Start of Excerpt to read

UK: HMS Enterprise Returns to Plymouth After Two-Year Operation


HMS Enterprise is due to return to her home port of Plymouth this week after 20 months away.

The survey ship returns to Devonport on Friday (June 10) having sailed over 50,000 miles during her deployment. Her most recent operations over the last few months include surveying an area the size of Dartmoor National Park.

Her deployment has also included West Africa, Arabian Gulf, Gibraltar, Oman and southern Red Sea.

HMS Enterprise is one of two Echo Class ships in the Royal Navy designed to spend most of their time on operations, so it will be an exciting moment for her ship’s company and their families when she finally ties up at her base-port.

Commander Jon Holmes, the ship’s commanding officer said:

“It is always special for a ship to return to her home base after a long period away.

“Our relief manning system allows us to operate in this way, but also allows the work to continue.”

“After a short stay and change of half of the crew, we will be back to sea early next week.”

HMS Enterprise operates a watch rotation manning regime, allowing her company of 76 to regularly rotate with 50 personnel onboard at any one time. This class of warship is designed to provide the Royal Navy with modern hydrographic and oceanographic capabilities, provided by multi-beam echo sounders and an array of towed sensors for military data gathering.

During her deployment a variety of charity events took place to raise money for the Primrose Cancer Ward at Derriford hospital in Plymouth – HMS Enterprise’s nominated charity. Among these events were the dry land ‘Row the Suez’ challenge which raised £170.

Another highlight was the race against time that tested the mental agility of sailor Rolly ‘Roulston undertook the physical test to see how many times he could complete a Rubiks Cube during the 11-hour transit.

While most people would probably be happy to complete a few dozen cubes in this period he solved the colourful conundrum in an astonishing 574 times in 10.5 hours, raising another £160 in the process.

End of Excerpt to read
Start of Supplied information

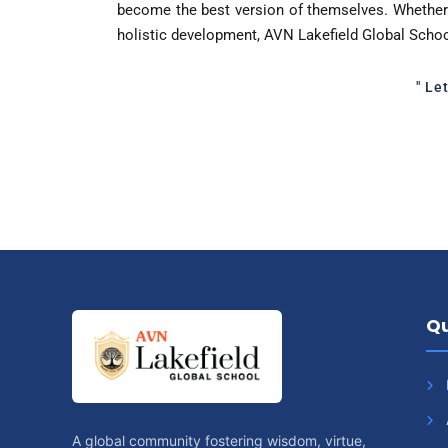
become the best version of themselves. Whether 
holistic development, AVN Lakefield Global Scho
" Le
Qu
A global community fostering wisdom, virtue,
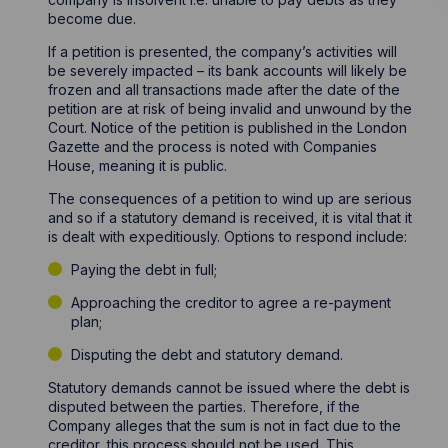
become due.
If a petition is presented, the company’s activities will
be severely impacted – its bank accounts will likely be
frozen and all transactions made after the date of the
petition are at risk of being invalid and unwound by the
Court. Notice of the petition is published in the London
Gazette and the process is noted with Companies
House, meaning it is public.
The consequences of a petition to wind up are serious
and so if a statutory demand is received, it is vital that it
is dealt with expeditiously. Options to respond include:
Paying the debt in full;
Approaching the creditor to agree a re-payment
plan;
Disputing the debt and statutory demand.
Statutory demands cannot be issued where the debt is
disputed between the parties. Therefore, if the
Company alleges that the sum is not in fact due to the
creditor, this process should not be used. This,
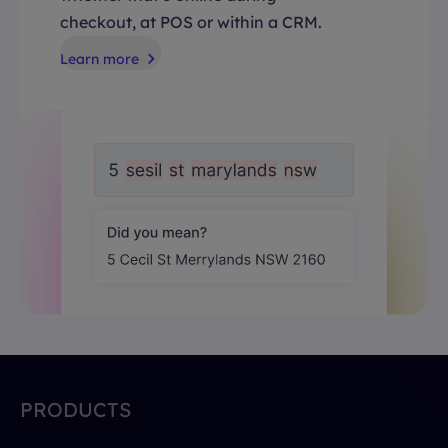
checkout, at POS or within a CRM.
Learn more
PRODUCTS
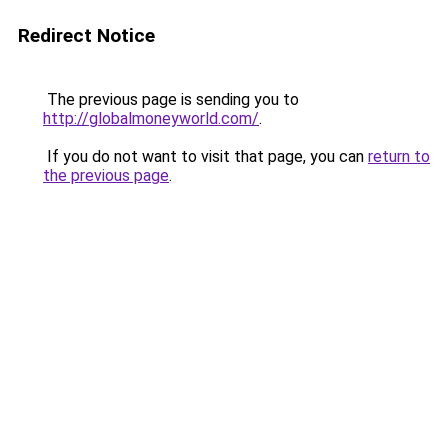
Redirect Notice
The previous page is sending you to
http://globalmoneyworld.com/
.
If you do not want to visit that page, you can
return to
the previous page
.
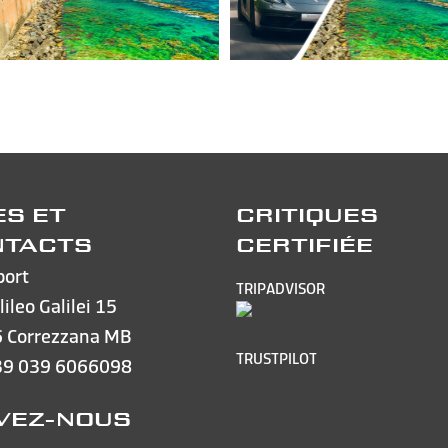
ES ET
CRITIQUES
NTACTS
CERTIFIÉE
port
TRIPADVISOR
lileo Galilei 15
 Correzzana MB
TRUSTPILOT
39 039 6066098
VEZ-NOUS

End of Supplied information

Exercise prompt: Copy from the HMS Enterprise article the passage between "HMS Enterprise operates" and "which raised £170.", inclusive.

Output:
HMS Enterprise operates a watch rotation manning regime, allowing her company of 76 to regularly rotate with 50 personnel onboard at any one time. This class of warship is designed to provide the Royal Navy with modern hydrographic and oceanographic capabilities, provided by multi-beam echo sounders and an array of towed sensors for military data gathering.

During her deployment a variety of charity events took place to raise money for the Primrose Cancer Ward at Derriford hospital in Plymouth – HMS Enterprise’s nominated charity. Among these events were the dry land ‘Row the Suez’ challenge which raised £170.